In the cold of night



October 5, 1980


It was cold last night and my girlfriend slept on the couch with the only blanket. I wrapped myself up in some thin bed spread I found in the den.

I kept waking up with each gust of wind, and from the chatter of my own teeth.

Winter comes, bearing its teeth like a vicious dog.

Outside, the leaves are turning and falling and blowing across the streets, and getting caught in the crystal grip of frost, and form the floor over which the snow will build its own little empire.

As cold as I get in my cold water flat in Passaic, I like winter, for its purity, for its silence, for its absolute primitive feel where is not in-between, just this barren sense of reality that shows no mercy to the unprepared, and paints the landscape with a limited pallet that makes me aware of shapes and sizes.

I love the bare trees like raised hands through whose fingers I see a cracked sky.

I love the sound of the moaning tree trunks as they struggle in the chill air against a stiff wind, struggling inside to keep whole against the intense low temperatures.

And here the cold has begun at the start of October, even before the baseball play offs have started, not to mention the World Series. The cold hints of the end of a season, and the slow stirrings of a new, darker, more deathly season, not quite death, but a suspension of life, a still photograph filled with more subtle motion, a respite that allows us to breathe deep before we begin again the rush of life that spring brings and summer after that.

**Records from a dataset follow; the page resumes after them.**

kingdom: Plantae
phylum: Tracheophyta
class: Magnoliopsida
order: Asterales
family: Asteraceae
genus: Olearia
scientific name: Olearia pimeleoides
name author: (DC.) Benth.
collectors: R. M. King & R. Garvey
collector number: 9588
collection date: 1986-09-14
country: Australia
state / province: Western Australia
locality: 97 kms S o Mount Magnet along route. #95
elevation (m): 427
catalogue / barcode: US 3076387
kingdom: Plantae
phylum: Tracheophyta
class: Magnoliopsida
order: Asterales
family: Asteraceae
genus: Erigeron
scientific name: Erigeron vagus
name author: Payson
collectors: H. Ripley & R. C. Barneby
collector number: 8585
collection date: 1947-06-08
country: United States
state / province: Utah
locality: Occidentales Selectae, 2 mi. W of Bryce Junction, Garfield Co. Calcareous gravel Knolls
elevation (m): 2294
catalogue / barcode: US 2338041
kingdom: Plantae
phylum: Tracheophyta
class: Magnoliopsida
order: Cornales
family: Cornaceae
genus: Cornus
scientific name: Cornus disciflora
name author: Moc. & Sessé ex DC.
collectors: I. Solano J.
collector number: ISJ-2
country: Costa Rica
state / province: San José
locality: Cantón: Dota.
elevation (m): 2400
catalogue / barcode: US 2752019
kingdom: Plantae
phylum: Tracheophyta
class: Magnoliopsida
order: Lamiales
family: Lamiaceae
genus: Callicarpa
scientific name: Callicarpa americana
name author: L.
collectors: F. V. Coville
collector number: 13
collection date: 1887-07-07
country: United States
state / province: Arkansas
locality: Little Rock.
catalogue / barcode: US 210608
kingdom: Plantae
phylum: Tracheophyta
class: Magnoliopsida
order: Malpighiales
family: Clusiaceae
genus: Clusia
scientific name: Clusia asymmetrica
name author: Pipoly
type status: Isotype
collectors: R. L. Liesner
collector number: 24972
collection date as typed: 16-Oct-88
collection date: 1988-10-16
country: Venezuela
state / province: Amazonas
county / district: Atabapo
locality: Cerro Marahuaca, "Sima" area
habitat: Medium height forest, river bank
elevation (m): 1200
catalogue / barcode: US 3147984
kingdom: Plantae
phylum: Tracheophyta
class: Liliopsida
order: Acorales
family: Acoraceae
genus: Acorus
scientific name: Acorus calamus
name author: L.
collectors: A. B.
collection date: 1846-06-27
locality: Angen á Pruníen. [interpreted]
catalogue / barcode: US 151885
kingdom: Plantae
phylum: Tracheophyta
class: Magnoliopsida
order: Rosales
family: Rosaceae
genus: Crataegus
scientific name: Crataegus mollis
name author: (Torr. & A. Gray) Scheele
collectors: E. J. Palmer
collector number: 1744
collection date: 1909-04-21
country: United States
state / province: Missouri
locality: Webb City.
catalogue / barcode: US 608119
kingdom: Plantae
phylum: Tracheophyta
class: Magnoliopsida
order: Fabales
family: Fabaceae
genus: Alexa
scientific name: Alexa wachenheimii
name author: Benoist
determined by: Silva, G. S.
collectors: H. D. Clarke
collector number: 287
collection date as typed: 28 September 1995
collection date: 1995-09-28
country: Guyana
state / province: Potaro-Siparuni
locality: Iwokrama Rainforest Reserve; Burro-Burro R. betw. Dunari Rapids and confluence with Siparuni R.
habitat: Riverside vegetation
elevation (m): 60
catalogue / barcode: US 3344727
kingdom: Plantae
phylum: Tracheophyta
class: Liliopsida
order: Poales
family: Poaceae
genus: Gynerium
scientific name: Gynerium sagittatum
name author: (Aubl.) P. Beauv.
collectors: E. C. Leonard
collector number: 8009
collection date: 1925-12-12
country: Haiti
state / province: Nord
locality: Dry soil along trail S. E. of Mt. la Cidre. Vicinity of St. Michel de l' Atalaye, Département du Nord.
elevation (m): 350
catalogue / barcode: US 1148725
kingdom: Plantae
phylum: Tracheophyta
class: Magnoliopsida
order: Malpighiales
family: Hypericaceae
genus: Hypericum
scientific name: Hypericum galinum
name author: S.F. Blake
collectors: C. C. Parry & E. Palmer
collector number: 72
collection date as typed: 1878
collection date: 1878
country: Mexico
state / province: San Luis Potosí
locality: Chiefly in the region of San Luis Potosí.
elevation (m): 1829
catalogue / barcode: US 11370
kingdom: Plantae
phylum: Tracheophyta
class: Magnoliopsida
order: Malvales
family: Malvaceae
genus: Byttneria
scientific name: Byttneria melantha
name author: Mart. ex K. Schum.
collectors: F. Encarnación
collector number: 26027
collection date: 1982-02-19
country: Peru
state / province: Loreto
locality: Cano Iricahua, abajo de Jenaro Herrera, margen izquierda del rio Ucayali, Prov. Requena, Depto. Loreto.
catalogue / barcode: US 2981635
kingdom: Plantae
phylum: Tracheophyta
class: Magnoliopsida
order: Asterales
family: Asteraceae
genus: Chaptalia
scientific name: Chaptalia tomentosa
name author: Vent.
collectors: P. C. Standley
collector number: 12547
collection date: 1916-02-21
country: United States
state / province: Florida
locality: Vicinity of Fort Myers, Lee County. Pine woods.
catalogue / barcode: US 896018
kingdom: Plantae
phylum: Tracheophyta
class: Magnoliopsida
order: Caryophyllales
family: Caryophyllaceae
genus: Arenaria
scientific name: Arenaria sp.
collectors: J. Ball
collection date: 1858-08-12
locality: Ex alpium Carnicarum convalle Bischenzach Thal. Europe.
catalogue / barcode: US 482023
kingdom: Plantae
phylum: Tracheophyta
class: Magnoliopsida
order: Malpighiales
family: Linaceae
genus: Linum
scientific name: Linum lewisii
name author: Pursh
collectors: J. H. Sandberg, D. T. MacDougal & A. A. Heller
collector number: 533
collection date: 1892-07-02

I remember a few weeks after my daughter was born, we spent time on a farm that straddled the Canadian border. We had gone there to construct a camper for our expected return trip to Oregon, and found ourselves confronted with the last, furious fist of an unrelenting winter.

Mike, our companion, claimed at the time that the weather had been worse prior to that, but during that week or so, I couldn’t imagine how. Wind and snow swept over the farm house, prying open any gap in door or window, sending streams of cool air into what should have been warm space. On the fourth night, the butane ran out, extinguishing the small stove that heated the main room.

We huddled together during that long night trying to keep ourselves and the baby warm. I felt helpless against the curse of nature, but somehow knew that we would survive it.

Last night – although no where near as furious – reminded me of that night, and made me realize how lucky I am to have endured it, and survived it, and somehow, after such moments, life – regardless of the season – smells sweet, even with there are no flowers to cause it.